Выбрать главу

— Говорят, что человеколюбие играет лишь второстепенную роль в его подвигах, — сказала она, — что главным двигателем во всем этом является азарт.

— Как всякий англичанин, Рыцарь Алого Первоцвета немного стыдится выказывать чувства; он готов даже отрицать всякие благороднейшие чувства, наполняющие его сердце. Но возможно, что и азарт играет немаловажную роль в его деятельности, связанной с огромным риском.

— Во Франции его боятся. Он уже столько народу спас от смерти!

— И спасет еще многих, Бог даст.

— Ах, если бы он мог спасти бедного маленького узника в Тампле! О, если бы ваш благородный Рыцарь Алого Первоцвета отважился спасти этого невинного агнца, — прибавила она со внезапно набежавшими на глаза слезами, — я в глубине души благословила бы его и сделала все, что только могу, лишь бы ему помочь!

— Да благословит вас Бог за эти слова, мадемуазель! — воскликнул Арман, опускаясь перед ней на колени. — Я уже начал терять веру во Францию, начал думать, что все здесь — и мужчины, и женщины — низкие, злые, жестокие люди; но теперь могу только на коленях благодарить вас за ваши участливые слова, за то нежное выражение, которое видел в ваших глазах, когда вы говорили о несчастном, беспомощном, всеми брошенном дофине.

Ланж больше не удерживала слез, катившихся по щекам. Одной рукой она прижала к глазам тоненький батистовый платочек, а другую невольно протянула Арману, продолжавшему стоять на коленях. Под влиянием охватившего его чувства он обнял Ланж за талию и стал шептать нежные слова любви, готовый поцелуями осушить ее слезы.

Вдруг на лестнице послышались тяжелые шаги нескольких человек, затем раздался женский крик, и с выражением ужаса на лице в комнату ворвалась мадам Бэлом, родственница Ланж.

— Жанна, дитя мое! Это ужасно! Что с нами будет? — простонала она, закрывая голову передником и падая в кресло.

Ланж и ее гость в первую минуту не тронулись с места, словно не отдавая себе отчета в случившемся, но в следующий момент до их слуха долетел резкий окрик:

— Именем народа, откройте!

В то страшное время такое требование всегда служило прологом к драме, первый акт которой неизбежно кончался арестом, а второй почти всегда — гильотиной.

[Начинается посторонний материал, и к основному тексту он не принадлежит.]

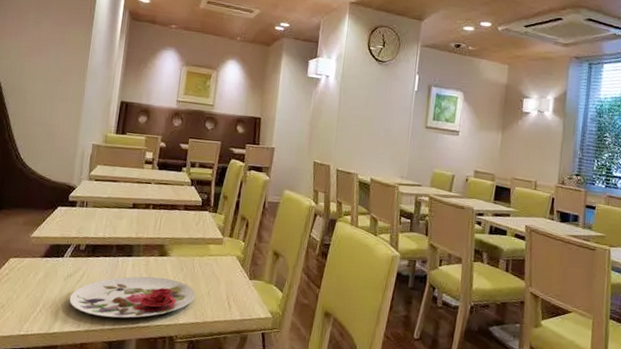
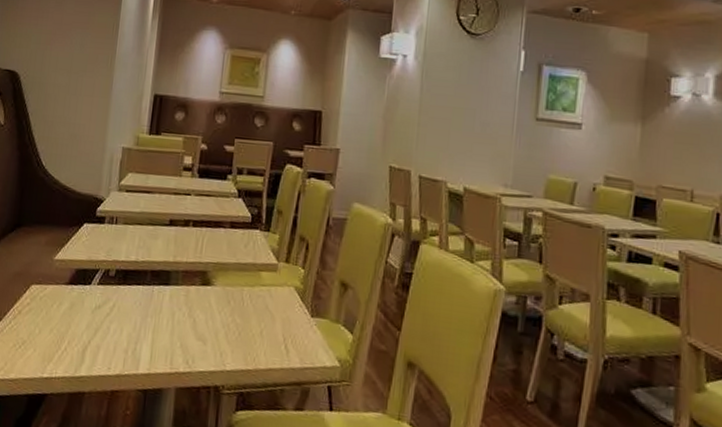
plate: present [69,276,195,319] -> none [97,309,245,362]

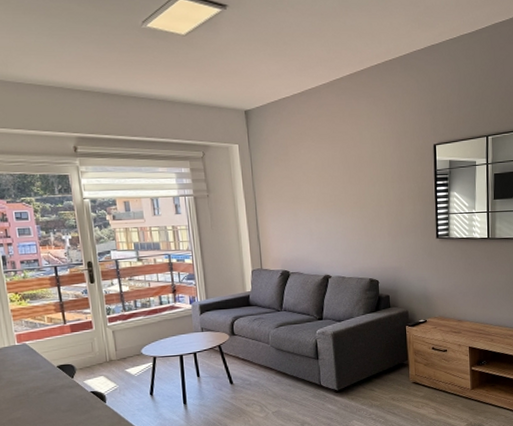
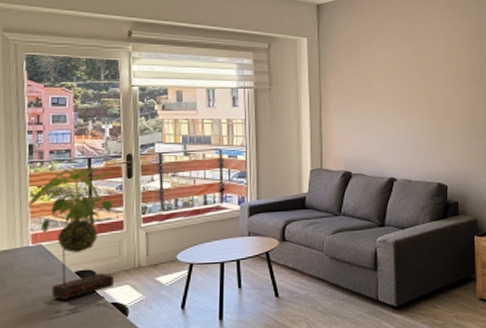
plant: none [9,274,91,390] -> present [28,167,117,300]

Жанна и Арман взглянули друг на друга, сознавая, что только смерть может разлучить их. Не сводя взора с Сен-Жюста, с горячим поцелуем приникшего к ее руке, Жанна твердо произнесла:

— Тетя Мари, соберись с духом и сделай, что я скажу!

— Именем народа, откройте! — снова крикнул грубый голос за дверью.

Бэлом сбросила с головы передник и в изумлении смотрела на всегда кроткую Жанну, неожиданно заговорившую таким повелительным тоном. Видимое спокойствие и твердость племянницы оказали свое действие на старушку.

— Что ты думаешь делать? — трепещущим голосом спросила она.

— Прежде всего ступай отворить дверь!

— Но… там солдаты…

— Если ты добровольно их не впустишь, они через две минуты высадят дверь, — с прежним спокойствием возразила Жанна. — Открывая дверь, ворчи погромче, что тебе помешали стряпать, и сразу скажи солдатам, что они найдут меня в будуаре. Иди же, ради Бога! — с нетерпением повторила она. — Иди, пока дверь еще цела.

Испуганная Бэлом поспешно повиновалась. Действительно, нельзя было терять ни минуты — снаружи в третий раз послышалось грозное:

— Именем народа, откройте!

— Начинайте поскорее что-нибудь декламировать. Какое-нибудь любовное объяснение! — быстро шепнула Жанна Сен-Жюсту, не поднимая его с колен. — Какое вы знаете?

Арман подумал, что она от страха помешалась.

— Мадемуазель… — начал он, стараясь ее успокоить.

— Слушайте и делайте, что я скажу! — с полным самообладанием промолвила она. — Тетя Мари послушала меня. Согласны вы последовать ее примеру?

— Готов даже умереть! — с живостью воскликнул Арман.

— Тогда начинайте скорее декламировать! — умоляла Жанна. — Неужели вы не знаете никакого монолога наизусть? Или объяснение Родриго с Хименой? Если не это, так что-нибудь другое! — быстро проговорила она. — Только скорее! Каждая минута дорога!